OK, the operation in step 5 relies on the prctl and PR_SET_CHILD_SUBREAPER we discussed in the previous section.

Thus, containerd-shim will take on the responsibility of managing processes within the container. Even if its parent process exits, the child processes will be managed according to the re-parenting process to the containerd-shim process.

So, does this mean there are no issues?

The answer is clearly no. Let me give you a practical scenario: suppose I have a service that needs to implement a graceful shutdown. Generally, we would use the SIGTERM signal to achieve this before forcefully killing the process. However, in the container scenario, there is a problem: our init process may not be the program itself (for example, people often consider wrapping it in bash in the entrypoint), or due to some special circumstances, all processes in the container have already been managed by containerd-shim. And containerd-shim does not have the capability to forward signals.

Therefore, in such scenarios, we need to consider introducing additional components to fulfill our requirements. Here, I will introduce a very lightweight project designed specifically for containers called tini⁹.
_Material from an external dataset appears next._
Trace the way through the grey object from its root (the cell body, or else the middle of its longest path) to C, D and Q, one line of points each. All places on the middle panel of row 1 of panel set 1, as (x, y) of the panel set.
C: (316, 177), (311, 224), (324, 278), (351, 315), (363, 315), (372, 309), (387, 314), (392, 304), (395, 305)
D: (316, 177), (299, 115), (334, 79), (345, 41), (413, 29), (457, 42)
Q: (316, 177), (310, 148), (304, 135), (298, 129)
Let's take a look at some of the core code.

int register_subreaper () {
	if (subreaper > 0) {
		if (prctl(PR_SET_CHILD_SUBREAPER, 1)) {
			if (errno == EINVAL) {
				PRINT_FATAL("PR_SET_CHILD_SUBREAPER is unavailable on this platform. Are you using Linux >= 3.4?")
			} else {
				PRINT_FATAL("Failed to register as child subreaper: %s", strerror(errno))
			}
			return 1;
		} else {
			PRINT_TRACE("Registered as child subreaper");
		}
	}
	return 0;
}

int wait_and_forward_signal(sigset_t const* const parent_sigset_ptr, pid_t const child_pid) {
	siginfo_t sig;

	if (sigtimedwait(parent_sigset_ptr, &sig, &ts) == -1) {
		switch (errno) {
			case EAGAIN:
				break;
			case EINTR:
				break;
			default:
				PRINT_FATAL("Unexpected error in sigtimedwait: '%s'", strerror(errno));
				return 1;
		}
	} else {
		/* There is a signal to handle here */
		switch (sig.si_signo) {
			case SIGCHLD:
				/* Special-cased, as we don't forward SIGCHLD. Instead, we'll
				 * fallthrough to reaping processes.
				 */
				PRINT_DEBUG("Received SIGCHLD");
				break;
			default:
				PRINT_DEBUG("Passing signal: '%s'", strsignal(sig.si_signo));
				/* Forward anything else */
				if (kill(kill_process_group ? -child_pid : child_pid, sig.si_signo)) {
					if (errno == ESRCH) {
						PRINT_WARNING("Child was dead when forwarding signal");
					} else {
						PRINT_FATAL("Unexpected error when forwarding signal: '%s'", strerror(errno));
						return 1;
					}
				}
				break;
		}
	}

	return 0;
}

Here we can clearly see two core points:

Tini will use prctl and PR_SET_CHILD_SUBREAPER to take over orphan processes within the container.
Tini will forward signals to child processes or the associated process group upon receiving signals.

Of course, Tini itself also has some minor issues (though they are relatively obscure). Here’s a discussion topic: suppose we have a service that creates 10 daemon processes and then exits itself. In these ten daemon processes, we will set a completely new process group ID (known as process group escape). How do we forward signals to these ten processes? (This is just for discussion; anyone doing this in production would have been severely reprimanded.)

Conclusion#

By now, some may criticize me for not discussing the init process in containers as promised, but instead spending most of the article talking about Linux processes.

In fact, traditional containers can essentially be regarded as a complete process executing within the OS. Discussing the init process in containers cannot be separated from discussing relevant knowledge points in Linux process management.

I hope this technical article helps everyone gain a general understanding of the init process in containers and enables them to use and manage it correctly.

Finally, I wish everyone a Happy New Year! (I hope I won't have to rely on writing technical articles for a living in the new year, sob sob sob.)